───── Data shown ─────

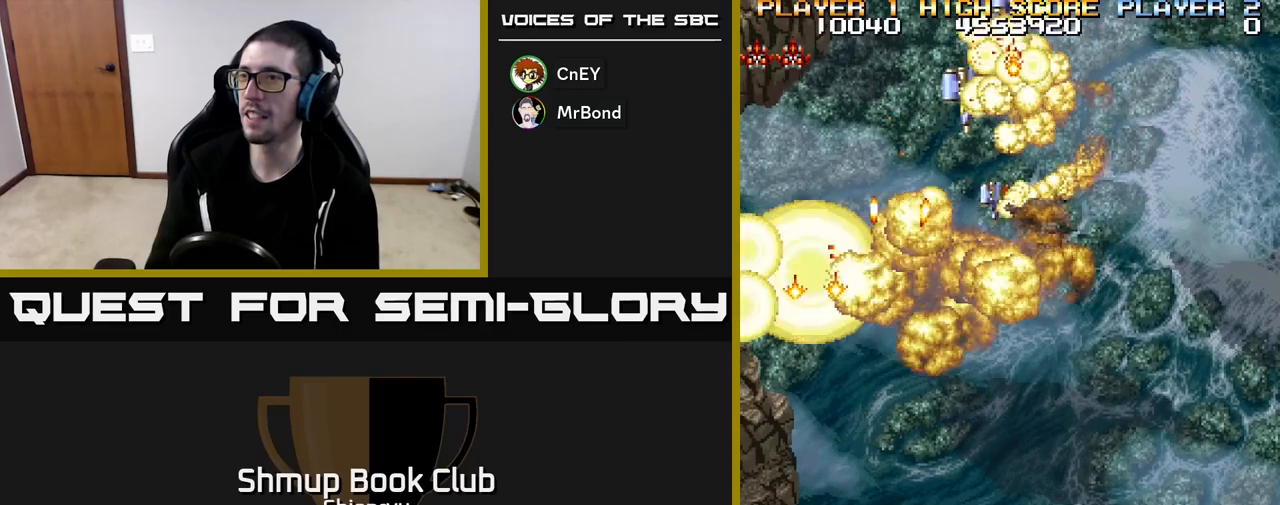
{"buttons": ["DPAD_RIGHT"], "left_stick": "center", "events": [[33, "DPAD_RIGHT", "down"], [67, "R2", "up"], [150, "A", "down"], [200, "DPAD_UP", "down"], [233, "A", "up"], [333, "A", "down"], [417, "DPAD_UP", "up"], [433, "A", "up"]]}
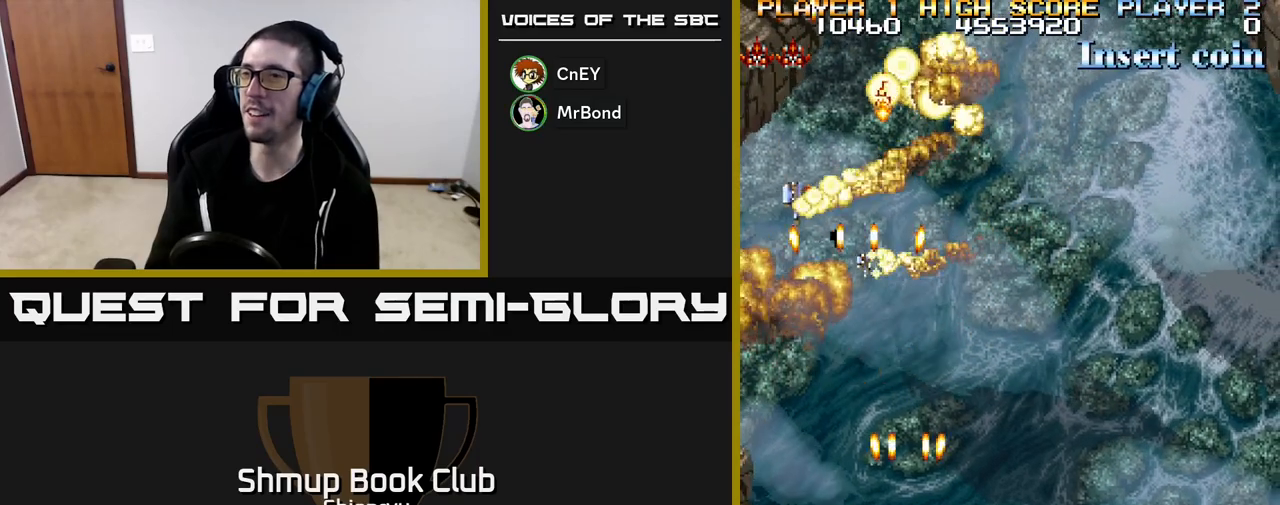
{"buttons": ["A"], "left_stick": "center", "events": [[33, "A", "down"], [67, "DPAD_DOWN", "down"], [83, "DPAD_RIGHT", "up"], [150, "A", "up"], [250, "DPAD_DOWN", "up"], [250, "DPAD_LEFT", "down"], [267, "A", "down"], [383, "A", "up"], [467, "A", "down"], [483, "DPAD_LEFT", "up"]]}
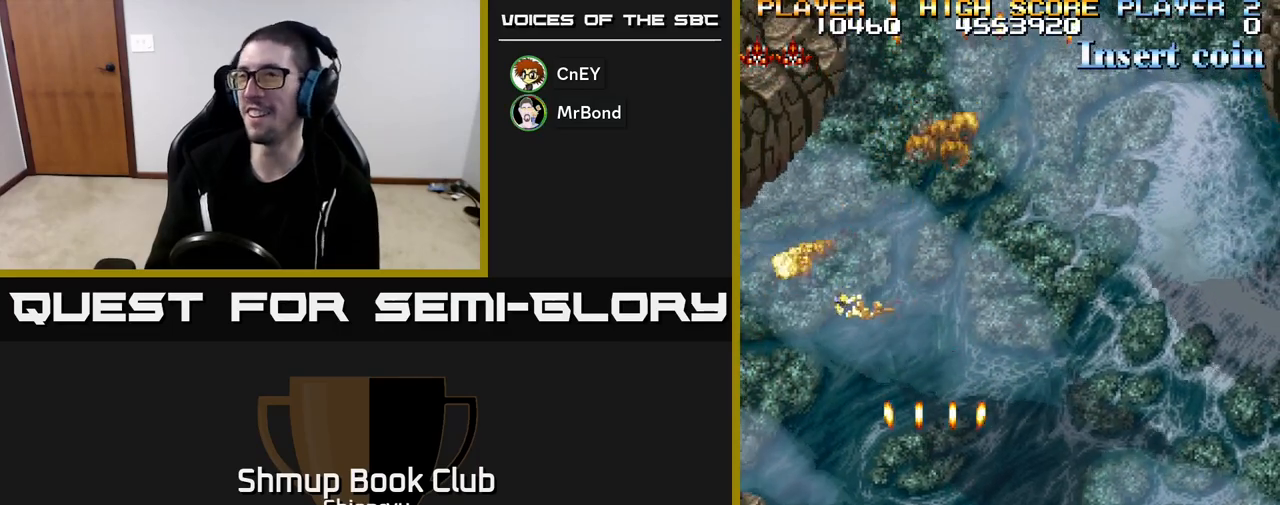
{"buttons": ["A", "DPAD_LEFT"], "left_stick": "center", "events": [[100, "A", "up"], [200, "A", "down"], [317, "A", "up"], [433, "A", "down"], [467, "DPAD_LEFT", "down"]]}
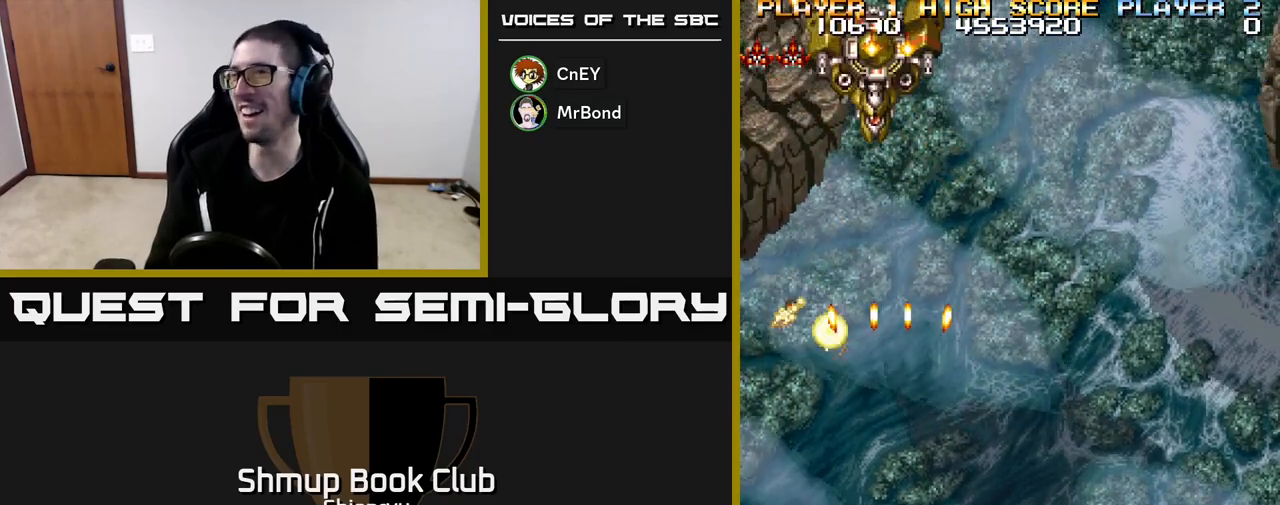
{"buttons": ["A", "R2", "DPAD_UP"], "left_stick": "center", "events": [[33, "A", "up"], [100, "DPAD_LEFT", "up"], [133, "A", "down"], [133, "DPAD_RIGHT", "down"], [217, "A", "up"], [317, "A", "down"], [317, "DPAD_UP", "down"], [350, "DPAD_RIGHT", "up"], [417, "A", "up"], [483, "A", "down"], [500, "R2", "down"]]}
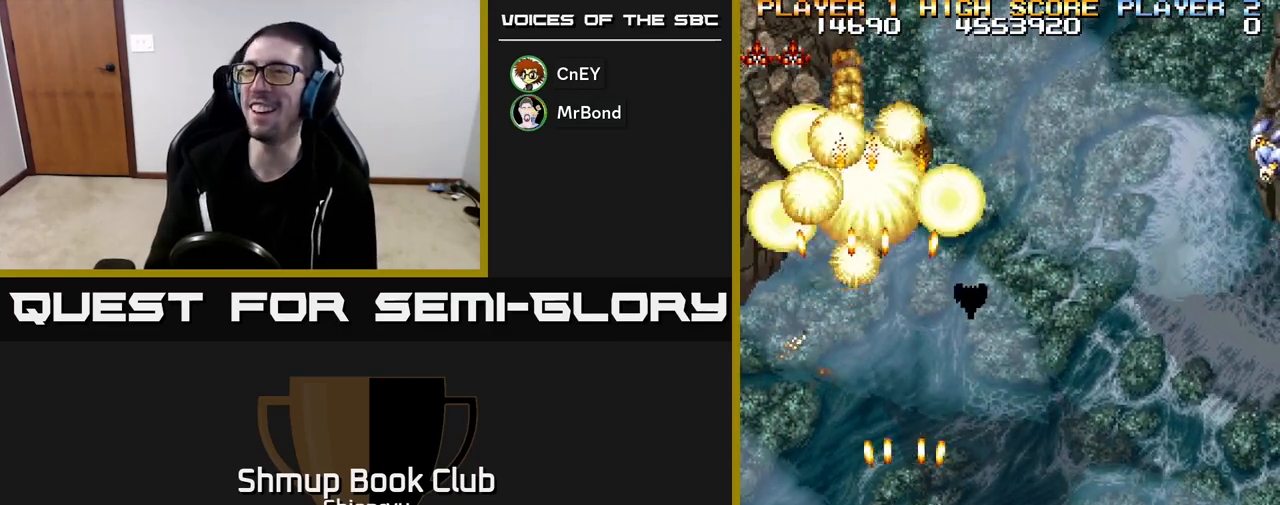
{"buttons": ["R2", "DPAD_RIGHT"], "left_stick": "center", "events": [[17, "A", "up"], [33, "DPAD_RIGHT", "down"], [100, "DPAD_UP", "up"], [250, "R2", "up"], [333, "R2", "down"]]}
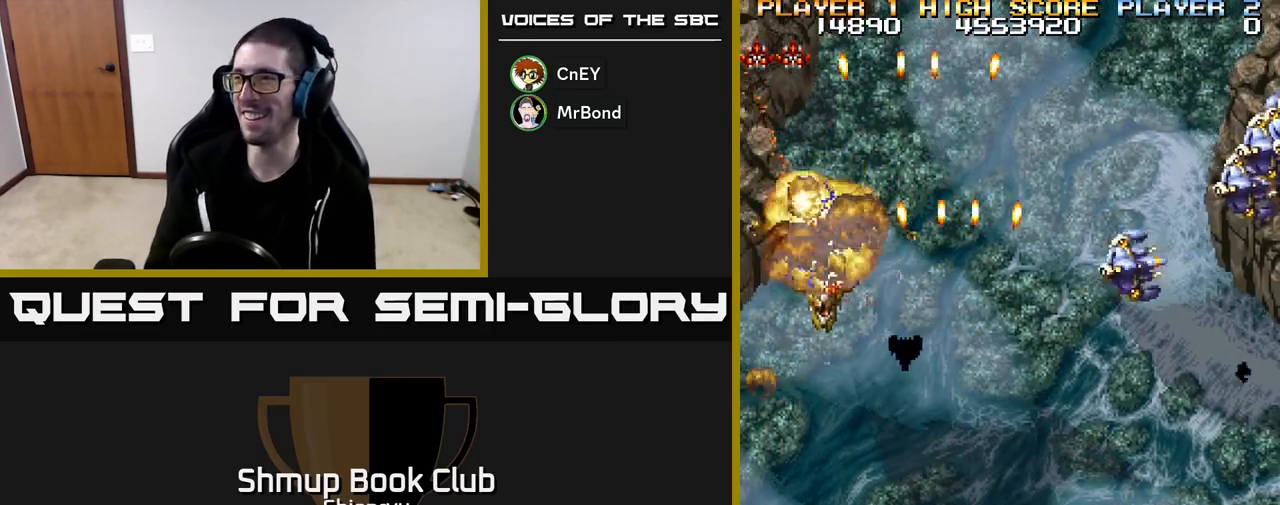
{"buttons": ["R2", "DPAD_RIGHT"], "left_stick": "center", "events": []}
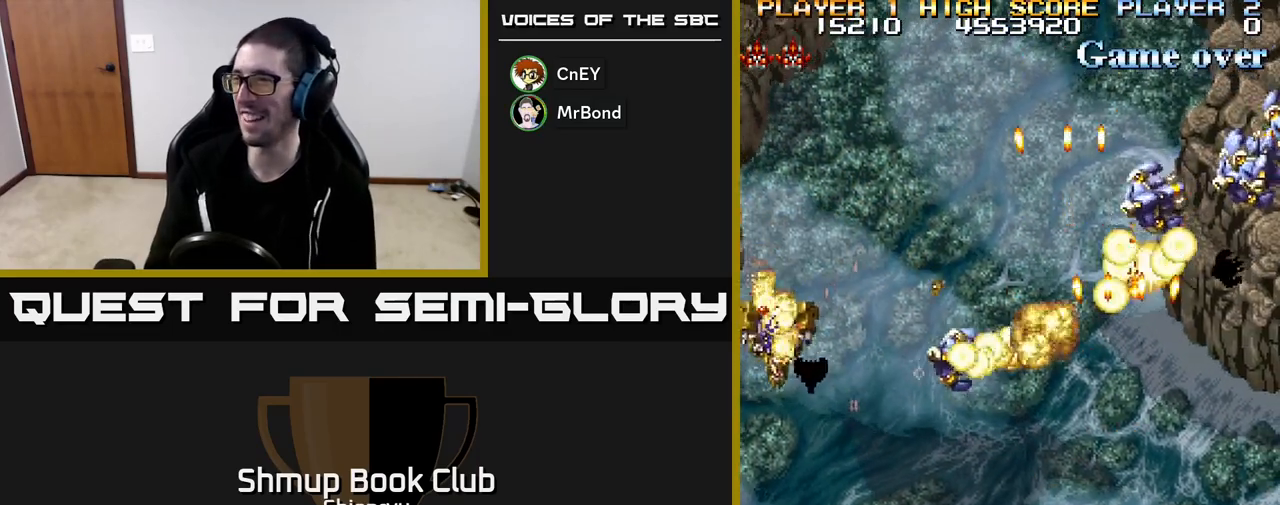
{"buttons": ["DPAD_DOWN"], "left_stick": "center", "events": [[300, "DPAD_DOWN", "down"], [350, "DPAD_RIGHT", "up"], [467, "R2", "up"]]}
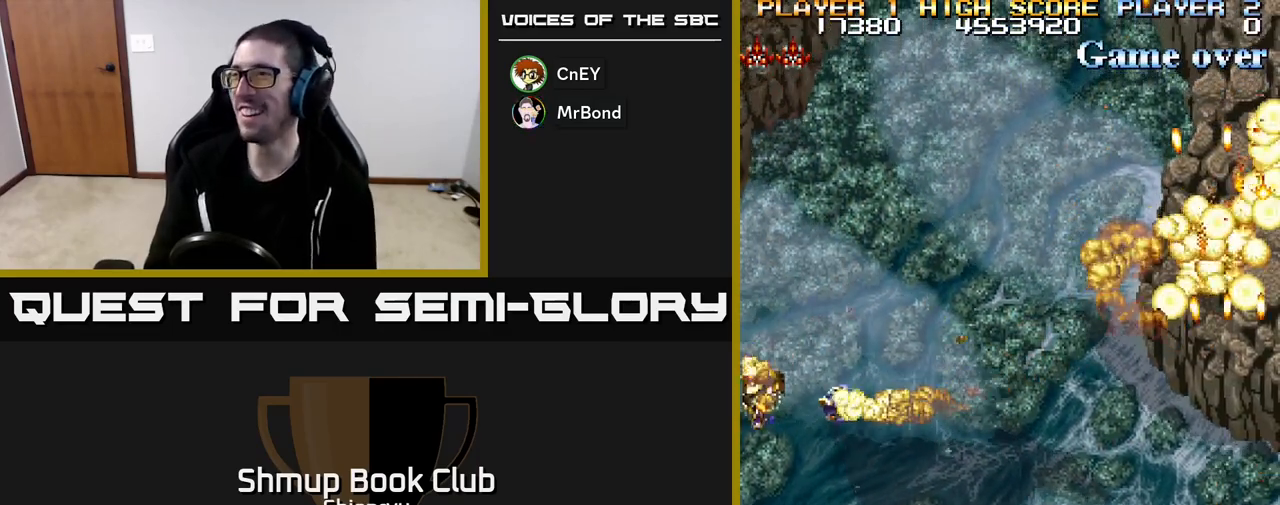
{"buttons": [], "left_stick": "center", "events": [[50, "R2", "down"], [67, "DPAD_DOWN", "up"], [150, "DPAD_UP", "down"], [150, "R2", "up"], [233, "R2", "down"], [317, "DPAD_UP", "up"], [317, "R2", "up"], [400, "R2", "down"], [500, "R2", "up"]]}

─────

_What this task involves_. Once the pictures are removed, copy the listing exactly.

_Completed exercise_.
{"buttons": ["DPAD_RIGHT"], "left_stick": "center", "events": [[33, "DPAD_RIGHT", "down"], [67, "R2", "up"], [150, "A", "down"], [200, "DPAD_UP", "down"], [233, "A", "up"], [333, "A", "down"], [417, "DPAD_UP", "up"], [433, "A", "up"]]}
{"buttons": ["A"], "left_stick": "center", "events": [[33, "A", "down"], [67, "DPAD_DOWN", "down"], [83, "DPAD_RIGHT", "up"], [150, "A", "up"], [250, "DPAD_DOWN", "up"], [250, "DPAD_LEFT", "down"], [267, "A", "down"], [383, "A", "up"], [467, "A", "down"], [483, "DPAD_LEFT", "up"]]}
{"buttons": ["A", "DPAD_LEFT"], "left_stick": "center", "events": [[100, "A", "up"], [200, "A", "down"], [317, "A", "up"], [433, "A", "down"], [467, "DPAD_LEFT", "down"]]}
{"buttons": ["A", "R2", "DPAD_UP"], "left_stick": "center", "events": [[33, "A", "up"], [100, "DPAD_LEFT", "up"], [133, "A", "down"], [133, "DPAD_RIGHT", "down"], [217, "A", "up"], [317, "A", "down"], [317, "DPAD_UP", "down"], [350, "DPAD_RIGHT", "up"], [417, "A", "up"], [483, "A", "down"], [500, "R2", "down"]]}
{"buttons": ["R2", "DPAD_RIGHT"], "left_stick": "center", "events": [[17, "A", "up"], [33, "DPAD_RIGHT", "down"], [100, "DPAD_UP", "up"], [250, "R2", "up"], [333, "R2", "down"]]}
{"buttons": ["R2", "DPAD_RIGHT"], "left_stick": "center", "events": []}
{"buttons": ["DPAD_DOWN"], "left_stick": "center", "events": [[300, "DPAD_DOWN", "down"], [350, "DPAD_RIGHT", "up"], [467, "R2", "up"]]}
{"buttons": [], "left_stick": "center", "events": [[50, "R2", "down"], [67, "DPAD_DOWN", "up"], [150, "DPAD_UP", "down"], [150, "R2", "up"], [233, "R2", "down"], [317, "DPAD_UP", "up"], [317, "R2", "up"], [400, "R2", "down"], [500, "R2", "up"]]}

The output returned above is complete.